Chapter 8

75 6 3
                                        

Dojechaliśmy w szybkim tempie do domku w którym mieliśmy tam spędzić wakacje, był cudny. Nie znam się na stylach domów, ale ten akurat wszędzie rozpoznam. Styl kanadyjski, w takim stylu był domek.

Uśmiechałam się od ucha do ucha taka byłam zadowolona. Spędzę dobrze te wakacje. Chciałabym się dowiedzieć czy imprezy na tej wyspie są organizowane, ale już wszyscy wiedzą tutaj, że ja to ja.

Wegetacja bywa zbyt nieprzejrzysta, utrudniona, męcząca idola. Trzeba jakoś czołgać się z dnia na dzień. Ze sztucznym uśmiechem, aż zaczyna się wierzyć, że to coś prawdziwego. Zawsze będę to sobie powtarzać, aby mieć siłę na kolejne minuty życia.

- Podoba ci się? - zapytał po rozpakowaniu się, chłopak w ręce z telefonem - Poprawiła byś coś?

- Jest dobrze, podoba mi się - stwierdziłam.

- Co do tego co wydarzyło się wcześniej... - wrócił do tematu.

- Jasne, to nic takiego. Nie myśl sobie, że coś nas łączy. Jesteś moim najlepszym przyjacielem. Rozumiesz? - uniosłam brwi, co oznacza kłamstwo - Nigdy nie będziemy razem.

- Ale Lila... - podszedł do mnie i złapał za dłoń - Jak tak możesz? Robić mi nadzieje, a chwile później mówisz, że nie chcesz nas. Wiem, że masz wahania po tym jak wzięłaś rozwód - mówił patrząc prosto mi w oczy z bliska - Jesteś cudną dziewczyną, podobałaś mi się od samego początku, kiedy tylko ciebie poznałem.
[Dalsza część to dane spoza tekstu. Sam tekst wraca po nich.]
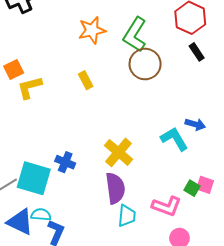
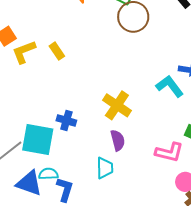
yellow rectangle: (86, 80) -> (57, 51), moved
purple semicircle: (115, 188) -> (118, 140), size x0.7
cyan trapezoid: (127, 216) -> (105, 168), moved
Będąc w małżeństwie i ruchając innym myślałem o tobie. Nawet nie wiesz jak się cieszyłem, gdy przez przypadek skończyliśmy razem w łóżku.

- Jungkook lubię cię i dalej będę lubić. Nie wiem czy ciebie pokocham, nie wiem co to prawdziwa miłość - miałam łzy w oczach mówiąc te dwa zdania.

Kochałam Jimina, ale uczucia przeszły razem ze ślubem i tym wszystkim. Podejrzewam, że tak samo miał, dlatego odpuścił to wszystko.

To nie jest tak, że przestałam myśleć o nim zupełnie. Myśle o nim zbyt dużo, dlatego boje się wchodzić w nowy związek. Gdzieś tam mam nadzieje, że wrócimy do siebie. Chociaż wątpię... nie gadamy ze sobą. Zachowujemy się jakbyśmy się nigdy nie znali.

Zapomniałam wspomnieć o relacji między mną a Evą. Ona wiele do mnie pisała wiadomości, ale nie okazała się na oczy. Stwierdziłam, że bez sensu pisać z nią. Pogadam dopiero jak wszystko ucichnie. 

Zaryzykować czy nie? Być z Jk? Właściwie niczym nie ryzykuje będąc z nim, ale wracając po wakacjach musielibyśmy się ukrywać. Kamuflowanie się przez długi okres sezonu, aż sprawa rozwodowa między mną a byłym mężem ucichnie.

- Nad czym rozmyślasz? - zapytał się wybijając mnie z rytmu - Mogę ci jakoś pomóc?

- Możesz przestać? - wyrwałam swoją rękę z jego objęcia.

- Co jest?! Ciągle zmieniasz zdanie i myślisz, że będę to ciągle akceptował?

- Jakoś akceptował mnie całkowicie Jim... - wykrzyczałam przerywając w połowie, bo na końcu języka brakowało tylko „in".

- Ah tak... to dlatego mnie odrzucasz? Bo nie wyszło ci z nim? Możesz chociaż raz spojrzeć tylko na mnie?! - wkurzył się i podniósł głos na mnie - Naprawdę mam już tego kurwa dosyć.

Nie wiedziałam jak zareagować na jego przekleństwa. Byłam zamieszana we wszystko i spływało na moje barki, które zbyt wiele nie udźwigną.

Zlew to moje ciało i sytuacje jakie mogę znieść, stres, nieprzyjemne odczucia, wiele podobnych do tych rzeczy, które zostały wymienione. Ten zlew ma zatkany otwór czasami, potrafi się przelać tak bez powodu, wtedy nadejdzie powódź. Czasami chociaż ten otwór jest przepychany pozytywnymi rzeczami. Wtedy ten zlew żyje przypływem i odpływem, tak ciągle w kółko.